[Saved data entries]
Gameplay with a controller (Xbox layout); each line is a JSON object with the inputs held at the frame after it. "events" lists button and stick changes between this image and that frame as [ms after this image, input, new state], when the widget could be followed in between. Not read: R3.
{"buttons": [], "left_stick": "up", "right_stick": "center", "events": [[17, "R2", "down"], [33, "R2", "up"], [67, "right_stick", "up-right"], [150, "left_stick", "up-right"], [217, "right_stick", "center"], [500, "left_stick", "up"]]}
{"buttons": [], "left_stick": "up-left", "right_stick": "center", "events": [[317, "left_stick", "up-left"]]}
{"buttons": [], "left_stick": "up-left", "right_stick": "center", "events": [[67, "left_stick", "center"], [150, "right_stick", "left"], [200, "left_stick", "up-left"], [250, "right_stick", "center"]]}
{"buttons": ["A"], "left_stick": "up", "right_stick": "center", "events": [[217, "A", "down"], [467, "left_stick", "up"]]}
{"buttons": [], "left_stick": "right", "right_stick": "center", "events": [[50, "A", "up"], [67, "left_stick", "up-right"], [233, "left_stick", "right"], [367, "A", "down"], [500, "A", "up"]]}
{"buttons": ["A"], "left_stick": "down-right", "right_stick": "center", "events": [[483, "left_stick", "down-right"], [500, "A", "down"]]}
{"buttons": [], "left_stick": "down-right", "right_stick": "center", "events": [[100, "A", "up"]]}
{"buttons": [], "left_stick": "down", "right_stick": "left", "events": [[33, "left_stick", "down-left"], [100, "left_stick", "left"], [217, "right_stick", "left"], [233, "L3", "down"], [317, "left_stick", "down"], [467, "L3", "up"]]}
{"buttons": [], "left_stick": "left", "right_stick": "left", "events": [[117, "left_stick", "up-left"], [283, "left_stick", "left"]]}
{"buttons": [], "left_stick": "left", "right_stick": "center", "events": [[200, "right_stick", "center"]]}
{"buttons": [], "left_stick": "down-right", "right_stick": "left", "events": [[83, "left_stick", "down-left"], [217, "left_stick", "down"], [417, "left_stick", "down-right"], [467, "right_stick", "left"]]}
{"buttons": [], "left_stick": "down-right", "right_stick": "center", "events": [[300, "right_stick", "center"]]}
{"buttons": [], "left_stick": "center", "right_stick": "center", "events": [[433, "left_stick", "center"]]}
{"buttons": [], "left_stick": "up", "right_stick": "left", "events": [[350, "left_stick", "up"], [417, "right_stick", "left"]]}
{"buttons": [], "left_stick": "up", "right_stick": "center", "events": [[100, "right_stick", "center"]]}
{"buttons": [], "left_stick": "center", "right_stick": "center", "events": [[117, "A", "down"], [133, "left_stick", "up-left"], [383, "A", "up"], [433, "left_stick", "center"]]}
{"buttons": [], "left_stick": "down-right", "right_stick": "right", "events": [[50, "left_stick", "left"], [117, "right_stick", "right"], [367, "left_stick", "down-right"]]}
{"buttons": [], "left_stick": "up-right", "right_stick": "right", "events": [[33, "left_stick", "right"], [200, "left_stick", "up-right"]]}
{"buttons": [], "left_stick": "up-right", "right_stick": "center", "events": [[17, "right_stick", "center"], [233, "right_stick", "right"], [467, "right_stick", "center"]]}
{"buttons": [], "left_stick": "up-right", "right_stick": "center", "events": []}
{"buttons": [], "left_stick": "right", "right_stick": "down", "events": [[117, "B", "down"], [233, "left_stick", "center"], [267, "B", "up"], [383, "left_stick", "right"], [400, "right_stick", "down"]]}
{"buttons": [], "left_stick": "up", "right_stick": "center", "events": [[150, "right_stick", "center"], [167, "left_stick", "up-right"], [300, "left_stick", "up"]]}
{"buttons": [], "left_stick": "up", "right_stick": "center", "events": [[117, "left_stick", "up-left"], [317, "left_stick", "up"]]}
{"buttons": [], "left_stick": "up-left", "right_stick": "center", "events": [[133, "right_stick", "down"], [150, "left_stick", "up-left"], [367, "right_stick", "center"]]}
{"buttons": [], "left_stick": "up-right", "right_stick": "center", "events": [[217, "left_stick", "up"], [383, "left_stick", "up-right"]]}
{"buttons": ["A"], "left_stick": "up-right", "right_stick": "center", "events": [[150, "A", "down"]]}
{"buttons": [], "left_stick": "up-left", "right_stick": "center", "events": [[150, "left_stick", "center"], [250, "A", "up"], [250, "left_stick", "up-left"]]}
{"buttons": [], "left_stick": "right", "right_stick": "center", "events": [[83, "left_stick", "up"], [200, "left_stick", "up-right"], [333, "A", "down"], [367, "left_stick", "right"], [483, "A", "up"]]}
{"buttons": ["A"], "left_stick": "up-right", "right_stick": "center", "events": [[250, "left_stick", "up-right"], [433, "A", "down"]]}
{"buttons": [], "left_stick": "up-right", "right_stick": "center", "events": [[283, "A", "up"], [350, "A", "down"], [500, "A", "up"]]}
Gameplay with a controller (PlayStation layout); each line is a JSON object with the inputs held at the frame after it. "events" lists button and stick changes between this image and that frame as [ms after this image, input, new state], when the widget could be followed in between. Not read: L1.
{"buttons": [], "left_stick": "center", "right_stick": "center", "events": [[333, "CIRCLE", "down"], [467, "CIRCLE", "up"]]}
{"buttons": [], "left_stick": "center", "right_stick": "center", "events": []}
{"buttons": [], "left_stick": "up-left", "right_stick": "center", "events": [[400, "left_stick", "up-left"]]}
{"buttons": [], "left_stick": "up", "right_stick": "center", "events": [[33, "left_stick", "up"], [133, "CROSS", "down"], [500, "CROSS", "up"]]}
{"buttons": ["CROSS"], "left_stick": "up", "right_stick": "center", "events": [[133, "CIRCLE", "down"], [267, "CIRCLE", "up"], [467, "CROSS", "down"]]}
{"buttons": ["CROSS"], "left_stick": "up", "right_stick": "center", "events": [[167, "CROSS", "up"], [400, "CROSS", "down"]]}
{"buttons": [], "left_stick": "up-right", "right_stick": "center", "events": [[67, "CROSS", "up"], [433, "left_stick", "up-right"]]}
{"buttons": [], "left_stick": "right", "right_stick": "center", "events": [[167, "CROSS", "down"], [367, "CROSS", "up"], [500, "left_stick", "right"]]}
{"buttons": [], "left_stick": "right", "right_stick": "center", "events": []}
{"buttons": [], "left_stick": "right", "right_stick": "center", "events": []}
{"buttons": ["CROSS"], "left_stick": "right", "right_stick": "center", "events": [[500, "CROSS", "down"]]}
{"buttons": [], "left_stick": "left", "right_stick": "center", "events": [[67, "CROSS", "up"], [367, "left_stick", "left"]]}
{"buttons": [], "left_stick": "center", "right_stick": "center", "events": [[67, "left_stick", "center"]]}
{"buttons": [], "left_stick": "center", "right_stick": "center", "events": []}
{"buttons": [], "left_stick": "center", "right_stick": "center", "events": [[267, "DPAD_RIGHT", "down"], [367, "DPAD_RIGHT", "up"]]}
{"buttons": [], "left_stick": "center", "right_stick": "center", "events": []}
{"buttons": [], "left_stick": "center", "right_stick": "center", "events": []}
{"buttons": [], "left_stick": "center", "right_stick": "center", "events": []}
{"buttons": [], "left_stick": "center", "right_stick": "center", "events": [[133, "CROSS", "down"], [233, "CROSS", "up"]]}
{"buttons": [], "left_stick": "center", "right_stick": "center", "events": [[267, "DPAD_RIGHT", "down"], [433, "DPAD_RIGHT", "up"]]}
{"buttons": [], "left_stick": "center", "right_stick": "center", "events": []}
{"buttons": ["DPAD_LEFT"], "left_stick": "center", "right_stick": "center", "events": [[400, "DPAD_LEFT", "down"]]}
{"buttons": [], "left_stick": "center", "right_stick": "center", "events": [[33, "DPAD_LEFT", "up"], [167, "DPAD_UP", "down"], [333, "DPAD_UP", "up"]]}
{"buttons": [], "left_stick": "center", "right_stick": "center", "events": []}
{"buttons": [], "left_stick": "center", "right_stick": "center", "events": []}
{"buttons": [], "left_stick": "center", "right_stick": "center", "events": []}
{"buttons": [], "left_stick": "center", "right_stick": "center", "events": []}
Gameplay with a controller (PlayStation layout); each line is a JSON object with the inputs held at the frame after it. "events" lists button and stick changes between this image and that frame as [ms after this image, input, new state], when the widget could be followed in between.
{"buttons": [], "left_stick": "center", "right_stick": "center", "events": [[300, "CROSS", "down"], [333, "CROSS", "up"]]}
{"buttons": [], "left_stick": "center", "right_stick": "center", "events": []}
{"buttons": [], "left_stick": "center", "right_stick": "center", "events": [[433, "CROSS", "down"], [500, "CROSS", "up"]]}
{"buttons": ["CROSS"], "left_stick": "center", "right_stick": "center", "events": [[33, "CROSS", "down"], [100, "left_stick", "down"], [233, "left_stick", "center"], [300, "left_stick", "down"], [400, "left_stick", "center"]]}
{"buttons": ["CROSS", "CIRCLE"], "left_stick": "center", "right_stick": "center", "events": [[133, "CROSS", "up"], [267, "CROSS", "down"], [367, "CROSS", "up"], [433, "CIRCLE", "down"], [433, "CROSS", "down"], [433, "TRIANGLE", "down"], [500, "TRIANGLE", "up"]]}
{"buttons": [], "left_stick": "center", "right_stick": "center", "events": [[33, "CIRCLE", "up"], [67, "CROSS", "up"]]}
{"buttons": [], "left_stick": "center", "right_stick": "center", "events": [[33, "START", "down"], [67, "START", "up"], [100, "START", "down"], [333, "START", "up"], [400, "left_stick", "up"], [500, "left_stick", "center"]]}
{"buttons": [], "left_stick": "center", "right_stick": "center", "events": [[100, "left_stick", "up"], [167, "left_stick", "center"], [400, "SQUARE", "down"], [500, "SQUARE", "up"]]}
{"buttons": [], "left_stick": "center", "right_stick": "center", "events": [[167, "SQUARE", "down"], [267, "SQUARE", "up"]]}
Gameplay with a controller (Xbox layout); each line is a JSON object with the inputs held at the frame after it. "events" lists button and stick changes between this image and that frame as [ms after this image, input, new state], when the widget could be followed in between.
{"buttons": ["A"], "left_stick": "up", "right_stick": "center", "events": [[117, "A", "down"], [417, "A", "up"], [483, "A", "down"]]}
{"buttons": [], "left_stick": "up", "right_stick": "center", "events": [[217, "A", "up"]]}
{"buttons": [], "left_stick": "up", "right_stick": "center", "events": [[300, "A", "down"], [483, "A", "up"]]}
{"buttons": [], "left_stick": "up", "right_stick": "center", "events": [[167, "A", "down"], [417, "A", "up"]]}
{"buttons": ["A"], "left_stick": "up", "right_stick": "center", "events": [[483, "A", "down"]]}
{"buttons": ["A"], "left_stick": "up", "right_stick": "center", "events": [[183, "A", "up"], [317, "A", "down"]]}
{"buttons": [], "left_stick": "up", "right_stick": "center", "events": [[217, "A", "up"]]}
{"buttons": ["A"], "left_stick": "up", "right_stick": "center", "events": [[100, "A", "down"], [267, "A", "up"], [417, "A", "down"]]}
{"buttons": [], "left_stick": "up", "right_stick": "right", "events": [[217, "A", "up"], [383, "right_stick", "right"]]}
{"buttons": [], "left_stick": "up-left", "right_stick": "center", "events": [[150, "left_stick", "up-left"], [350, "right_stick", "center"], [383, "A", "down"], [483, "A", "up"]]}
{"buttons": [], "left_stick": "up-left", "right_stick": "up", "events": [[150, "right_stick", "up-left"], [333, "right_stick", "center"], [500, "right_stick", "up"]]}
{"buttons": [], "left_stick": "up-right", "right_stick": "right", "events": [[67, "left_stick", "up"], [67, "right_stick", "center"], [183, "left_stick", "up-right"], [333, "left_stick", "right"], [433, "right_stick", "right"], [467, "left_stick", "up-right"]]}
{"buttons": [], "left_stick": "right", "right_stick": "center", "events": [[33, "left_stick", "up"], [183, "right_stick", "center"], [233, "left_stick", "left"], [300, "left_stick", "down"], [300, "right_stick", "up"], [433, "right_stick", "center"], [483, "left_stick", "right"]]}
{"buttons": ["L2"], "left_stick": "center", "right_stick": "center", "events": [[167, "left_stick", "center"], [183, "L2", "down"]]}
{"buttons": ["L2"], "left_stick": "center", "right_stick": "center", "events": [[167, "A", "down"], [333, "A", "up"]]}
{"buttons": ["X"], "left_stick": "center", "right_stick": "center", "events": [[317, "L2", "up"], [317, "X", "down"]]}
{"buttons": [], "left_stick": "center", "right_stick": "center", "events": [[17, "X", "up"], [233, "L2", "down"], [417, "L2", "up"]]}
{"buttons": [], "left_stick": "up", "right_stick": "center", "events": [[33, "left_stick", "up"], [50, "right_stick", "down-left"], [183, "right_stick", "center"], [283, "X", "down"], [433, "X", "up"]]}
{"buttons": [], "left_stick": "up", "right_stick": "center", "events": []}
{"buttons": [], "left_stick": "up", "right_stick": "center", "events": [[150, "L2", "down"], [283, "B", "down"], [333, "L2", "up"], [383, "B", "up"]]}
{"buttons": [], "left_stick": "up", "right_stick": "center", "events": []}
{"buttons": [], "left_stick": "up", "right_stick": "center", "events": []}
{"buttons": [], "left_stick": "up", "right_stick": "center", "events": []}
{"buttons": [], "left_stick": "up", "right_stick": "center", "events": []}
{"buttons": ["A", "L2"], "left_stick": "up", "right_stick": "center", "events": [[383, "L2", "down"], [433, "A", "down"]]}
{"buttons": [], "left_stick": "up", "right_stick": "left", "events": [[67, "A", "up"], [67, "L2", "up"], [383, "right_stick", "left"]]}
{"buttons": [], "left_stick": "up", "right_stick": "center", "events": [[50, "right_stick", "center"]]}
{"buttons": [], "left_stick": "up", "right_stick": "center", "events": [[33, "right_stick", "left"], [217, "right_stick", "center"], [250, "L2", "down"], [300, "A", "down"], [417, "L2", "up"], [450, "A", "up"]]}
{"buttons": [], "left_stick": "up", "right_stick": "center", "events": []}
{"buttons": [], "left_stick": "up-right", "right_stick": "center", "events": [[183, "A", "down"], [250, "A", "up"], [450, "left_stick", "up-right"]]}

• What this task involves:
Each line above that contains the string "PlayStation" should be identified and copied.

• Task solution:
Gameplay with a controller (PlayStation layout); each line is a JSON object with the inputs held at the frame after it. "events" lists button and stick changes between this image and that frame as [ms after this image, input, new state], when the widget could be followed in between. Not read: L1.
Gameplay with a controller (PlayStation layout); each line is a JSON object with the inputs held at the frame after it. "events" lists button and stick changes between this image and that frame as [ms after this image, input, new state], when the widget could be followed in between.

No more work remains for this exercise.